To make things a little bit clearer:

  • when working with a DVL you need a Data Source.
  • You have three choices in creating a Data Source:
    – Airtable, Google Sheet, “My Own Table” (I think this is a local data source)
  • I never worked with Google Sheets, I can only tell what happens with Airtable and “Create my own Table”.
  1. Create a Data Source from Airtable is easy, and afterwards just connect the DVL. Pros: easy handling, Cons: the mentioned delay when accessing data with the “get value from …” block
  2. Create a Data Source as “My Own Table”. Things are a little more complicated: on app start you have to populate your Own Table by yourself, and filling Your Own Table takes a significant delay.

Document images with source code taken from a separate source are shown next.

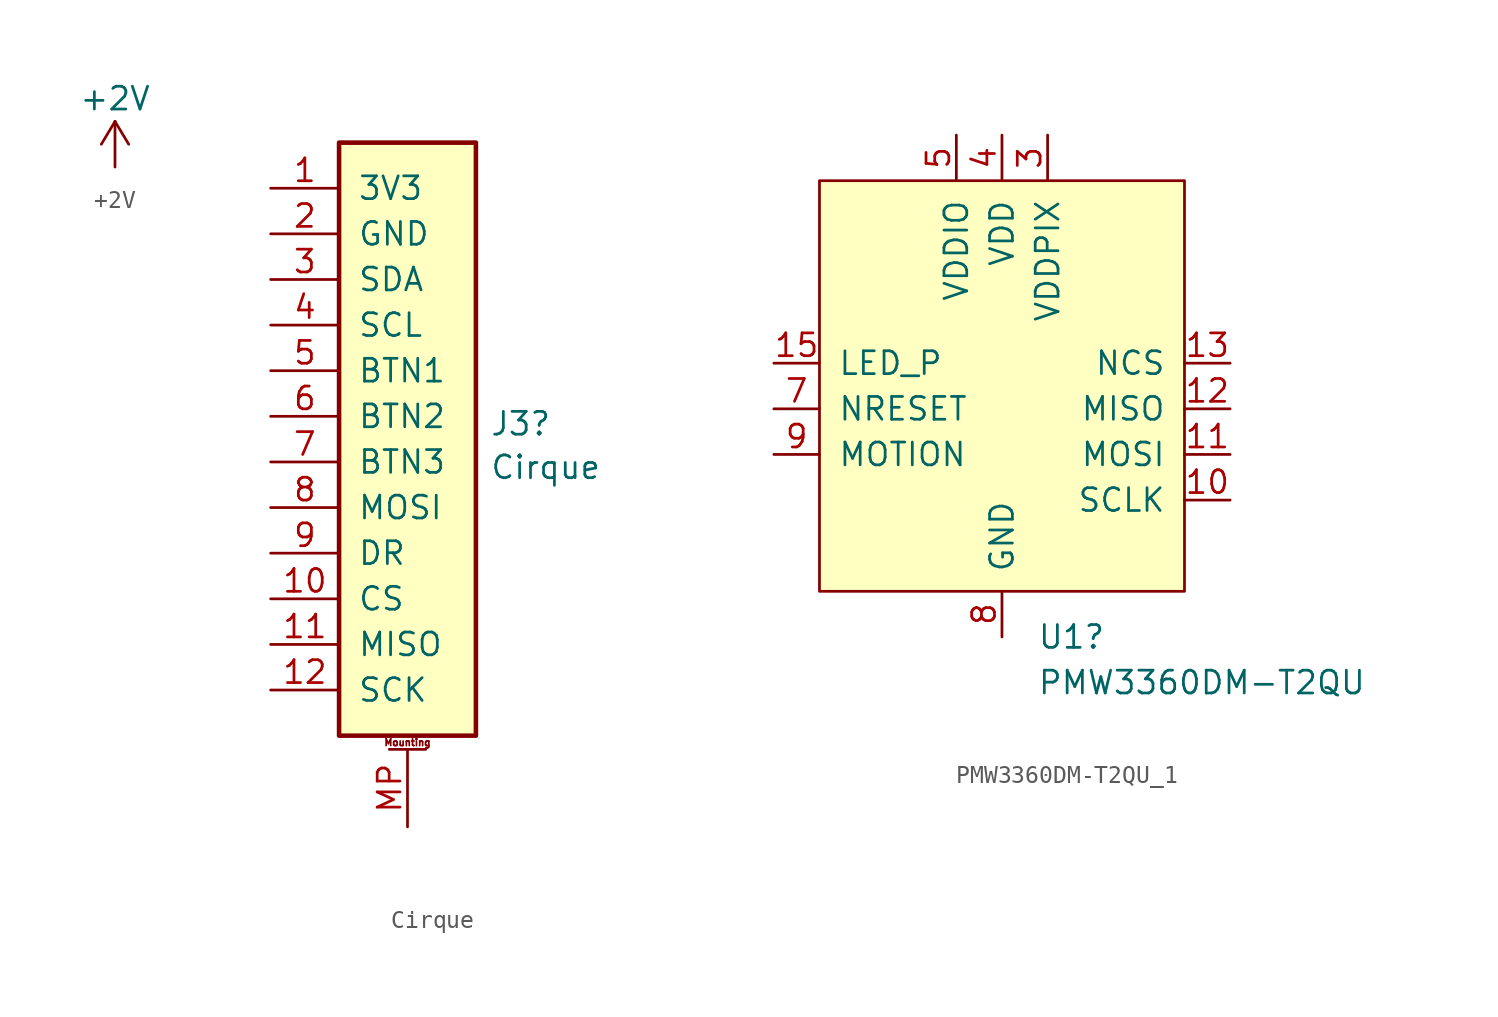
<source format=kicad_sym>
(kicad_symbol_lib
  (version 20220914)
  (generator kicad_symbol_editor)
  (symbol "+2V"
    (power)
    (pin_names
      (offset 0))
    (property "Reference" "#PWR06"
      (at 0 -3.81 0)
      (effects (font (size 1.27 1.27)) hide))
    (property "Value" "+2V"
      (at 0 3.81 0)
      (effects (font (size 1.27 1.27))))
    (symbol "+2V_0_1"
      (polyline (pts (xy -0.762 1.27) (xy 0 2.54)) (stroke (width 0) (type default)) (fill (type none)))
      (polyline (pts (xy 0 0) (xy 0 2.54)) (stroke (width 0) (type default)) (fill (type none)))
      (polyline (pts (xy 0 2.54) (xy 0.762 1.27)) (stroke (width 0) (type default)) (fill (type none))))
    (symbol "+2V_1_1"
      (pin power_in line (at 0 0 90) (length 0) hide (name "+2V" (effects (font (size 1.27 1.27)))) (number "1" (effects (font (size 1.27 1.27)))))))
  (symbol "Cirque"
    (pin_names
      (offset 1.016))
    (property "Reference" "J3"
      (at 4.572 -0.413 0)
      (effects (font (size 1.27 1.27)) (justify left)))
    (property "Value" "Cirque"
      (at 4.572 -2.838 0)
      (effects (font (size 1.27 1.27)) (justify left)))
    (symbol "Cirque_1_1"
      (rectangle (start -3.81 15.24) (end 3.81 -17.78) (stroke (width 0.254) (type default)) (fill (type background)))
      (polyline (pts (xy -1.016 -18.542) (xy 1.016 -18.542)) (stroke (width 0.152) (type default)) (fill (type none)))
      (text "Mounting" (at 0 -18.161 0) (effects (font (size 0.381 0.381))))
      (pin passive line (at -7.62 12.7 0) (length 3.81) (name "3V3" (effects (font (size 1.27 1.27)))) (number "1" (effects (font (size 1.27 1.27)))))
      (pin passive line (at -7.62 -10.16 0) (length 3.81) (name "CS" (effects (font (size 1.27 1.27)))) (number "10" (effects (font (size 1.27 1.27)))))
      (pin passive line (at -7.62 -12.7 0) (length 3.81) (name "MISO" (effects (font (size 1.27 1.27)))) (number "11" (effects (font (size 1.27 1.27)))))
      (pin passive line (at -7.62 -15.24 0) (length 3.81) (name "SCK" (effects (font (size 1.27 1.27)))) (number "12" (effects (font (size 1.27 1.27)))))
      (pin passive line (at -7.62 10.16 0) (length 3.81) (name "GND" (effects (font (size 1.27 1.27)))) (number "2" (effects (font (size 1.27 1.27)))))
      (pin passive line (at -7.62 7.62 0) (length 3.81) (name "SDA" (effects (font (size 1.27 1.27)))) (number "3" (effects (font (size 1.27 1.27)))))
      (pin passive line (at -7.62 5.08 0) (length 3.81) (name "SCL" (effects (font (size 1.27 1.27)))) (number "4" (effects (font (size 1.27 1.27)))))
      (pin passive line (at -7.62 2.54 0) (length 3.81) (name "BTN1" (effects (font (size 1.27 1.27)))) (number "5" (effects (font (size 1.27 1.27)))))
      (pin passive line (at -7.62 0 0) (length 3.81) (name "BTN2" (effects (font (size 1.27 1.27)))) (number "6" (effects (font (size 1.27 1.27)))))
      (pin passive line (at -7.62 -2.54 0) (length 3.81) (name "BTN3" (effects (font (size 1.27 1.27)))) (number "7" (effects (font (size 1.27 1.27)))))
      (pin passive line (at -7.62 -5.08 0) (length 3.81) (name "MOSI" (effects (font (size 1.27 1.27)))) (number "8" (effects (font (size 1.27 1.27)))))
      (pin passive line (at -7.62 -7.62 0) (length 3.81) (name "DR" (effects (font (size 1.27 1.27)))) (number "9" (effects (font (size 1.27 1.27)))))
      (pin passive line (at 0 -22.86 90) (length 4.318) (name "" (effects (font (size 1.27 1.27)))) (number "MP" (effects (font (size 1.27 1.27)))))))
  (symbol "PMW3360DM-T2QU_1"
    (pin_names
      (offset 1.016))
    (property "Reference" "U1"
      (at 1.956 -15.24 0)
      (effects (font (size 1.27 1.27)) (justify left)))
    (property "Value" "PMW3360DM-T2QU"
      (at 1.956 -17.78 0)
      (effects (font (size 1.27 1.27)) (justify left)))
    (symbol "PMW3360DM-T2QU_1_0_1"
      (rectangle (start -10.16 10.16) (end 10.16 -12.7) (stroke (width 0) (type default)) (fill (type background))))
    (symbol "PMW3360DM-T2QU_1_1_1"
      (pin no_connect line (at -12.7 7.62 0) (length 2.54) hide (name "NC" (effects (font (size 1.27 1.27)))) (number "1" (effects (font (size 1.27 1.27)))))
      (pin input line (at 12.7 -7.62 180) (length 2.54) (name "SCLK" (effects (font (size 1.27 1.27)))) (number "10" (effects (font (size 1.27 1.27)))))
      (pin input line (at 12.7 -5.08 180) (length 2.54) (name "MOSI" (effects (font (size 1.27 1.27)))) (number "11" (effects (font (size 1.27 1.27)))))
      (pin output line (at 12.7 -2.54 180) (length 2.54) (name "MISO" (effects (font (size 1.27 1.27)))) (number "12" (effects (font (size 1.27 1.27)))))
      (pin input line (at 12.7 0 180) (length 2.54) (name "NCS" (effects (font (size 1.27 1.27)))) (number "13" (effects (font (size 1.27 1.27)))))
      (pin no_connect line (at -12.7 7.62 0) (length 2.54) hide (name "NC" (effects (font (size 1.27 1.27)))) (number "14" (effects (font (size 1.27 1.27)))))
      (pin input line (at -12.7 0 0) (length 2.54) (name "LED_P" (effects (font (size 1.27 1.27)))) (number "15" (effects (font (size 1.27 1.27)))))
      (pin no_connect line (at -12.7 7.62 0) (length 2.54) hide (name "NC" (effects (font (size 1.27 1.27)))) (number "16" (effects (font (size 1.27 1.27)))))
      (pin no_connect line (at -12.7 7.62 0) (length 2.54) hide (name "NC" (effects (font (size 1.27 1.27)))) (number "2" (effects (font (size 1.27 1.27)))))
      (pin power_in line (at 2.54 12.7 270) (length 2.54) (name "VDDPIX" (effects (font (size 1.27 1.27)))) (number "3" (effects (font (size 1.27 1.27)))))
      (pin power_in line (at 0 12.7 270) (length 2.54) (name "VDD" (effects (font (size 1.27 1.27)))) (number "4" (effects (font (size 1.27 1.27)))))
      (pin power_in line (at -2.54 12.7 270) (length 2.54) (name "VDDIO" (effects (font (size 1.27 1.27)))) (number "5" (effects (font (size 1.27 1.27)))))
      (pin no_connect line (at -12.7 7.62 0) (length 2.54) hide (name "NC" (effects (font (size 1.27 1.27)))) (number "6" (effects (font (size 1.27 1.27)))))
      (pin input line (at -12.7 -2.54 0) (length 2.54) (name "NRESET" (effects (font (size 1.27 1.27)))) (number "7" (effects (font (size 1.27 1.27)))))
      (pin power_in line (at 0 -15.24 90) (length 2.54) (name "GND" (effects (font (size 1.27 1.27)))) (number "8" (effects (font (size 1.27 1.27)))))
      (pin output line (at -12.7 -5.08 0) (length 2.54) (name "MOTION" (effects (font (size 1.27 1.27)))) (number "9" (effects (font (size 1.27 1.27))))))))
</source>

This is my way: on app start I fetch all rows from an Airtable Database with the block “call Airtable1 GetAllRows” and have to loop over the resulting array of objects and copy the needed fields into my Own Table, row by row with the block “create row in …”. This is time consuming, but it improved. Half a year ago this initial loop took >10seconds in my app, now it takes approx. 4 seconds. I think that Thunkable did some internal improvements because I never changed the blocks. Pros: when clicking on DVL items the response is super fast and I can loop over all items in no time (for example to display a map with all locations) Cons: it takes some time during app start. It needs some animation on your front screen so the user don’t get too bored.

I hope that the local data base gets even more speed up improvement. I don’t know how to address the technical support from Thunkable… @Steven are you still there? Sorry for addressing stafft directly but on github I get no response, and this issue is definitely nothing the community could solve.